Georgieva, who spoke at a Front Page event with Atlantic Council President and CEO Frederick Kempe, explained that the coronavirus pandemic has triggered a “truly global crisis” for the economy as “it is hitting us simultaneously everywhere,” forcing policymakers to effectively “stop the global economy.”

According to her, the IMF now projects that 170 countries could experience negative per capita income growth this year, a stark contrast to the Fund’s initial projections for this year which showed likely growth in 160 countries.

IMF managing director further warned that it can get worse if in the second half of the year there is still a significant lingering impact of the pandemic that forces either a return to lockdowns or a very slow reopening of economies, not to mention the possibility of a larger second wave of infection. 

Emerging markets are a particular area of concern, according to Georgieva, as “on top of being hit by the pandemic itself and having to join the great lockdown, they are faced with additional very serious problems.”  The drop in oil and commodity prices have cut off vital income sources for many of these countries, she explained, while countries “that depend on the injection of capital—and practically everyone in this group depends on that—are seeing flight to safety of gigantic proportions,” by investors that she argued is “much bigger than in the global financial crisis.”

Georgieva said that the IMF estimates that US$100 billion have left emerging markets because of the uncertainty around the crisis, while remittances to these countries have fallen by 20 to 30 percent already. 

According to her, the Fund has already received over one hundred requests for support.  Georgieva said emerging markets could need as much as $2.5 trillion in assistance, but that she has heard from Fund ministers that “all options are on the table and if more needs to be done we will be able to step up and do it.”  The Fund reportedly has four times more money today than before the global financial crisis. 

The Fund is also looking into expanded Special Drawing Rights (SDRs), which were used in the global financial crisis to provide emergency liquidity for all IMF member countries. 

Georgieva also praised the significant actions governments have taken to provide stimulus for their own countries during this crisis.  As a new tracker from the Global Business and Economics Program—which Georgieva described as an “important contribution”—shows, Group of Twenty (G20) countries have implemented massive stimulus measures, but have varied widely in their size, especially when compared to their response to the global financial crisis. 
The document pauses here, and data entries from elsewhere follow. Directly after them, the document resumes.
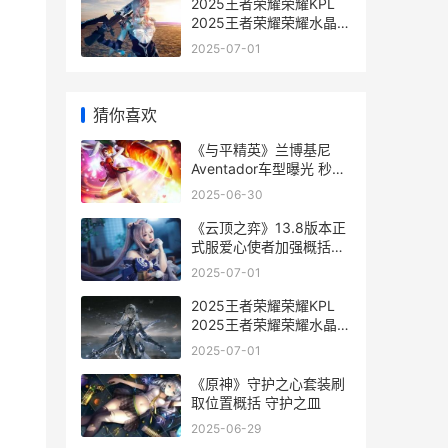
。
2025王者荣耀荣耀KPL
2025王者荣耀荣耀水晶3
倍咋样
2025-07-01
猜你喜欢
《与平精英》兰博基尼
Aventador车型曝光 秒懂
百科和平精英
2025-06-30
《云顶之弈》13.8版本正
式服爱心使者加强概括
《云顶之弈》S12赛季中
2025-07-01
五费卡的具体数量是多少-
2025王者荣耀荣耀KPL
2025王者荣耀荣耀水晶3
倍咋样
2025-07-01
《原神》守护之心套装刷
取位置概括 守护之皿
2025-06-29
Mounting debt from these fiscal actions will certainly continue to be a concern, but Georgieva argued that “interest rates are likely to remain low for a long time,” and “in 2021, we could see debt stabilizing but still in relatively not dramatic conditions in terms of how much you pay to service this debt.”  She commended an agreement to place a moratorium on bilateral debt payments that could come into force by May 31, and reported that “good progress is being made with private creditors so they can join voluntarily on a basis of standardized approach…so there is no risk of moral hazard from others winning [because] some [are] doing the right thing.”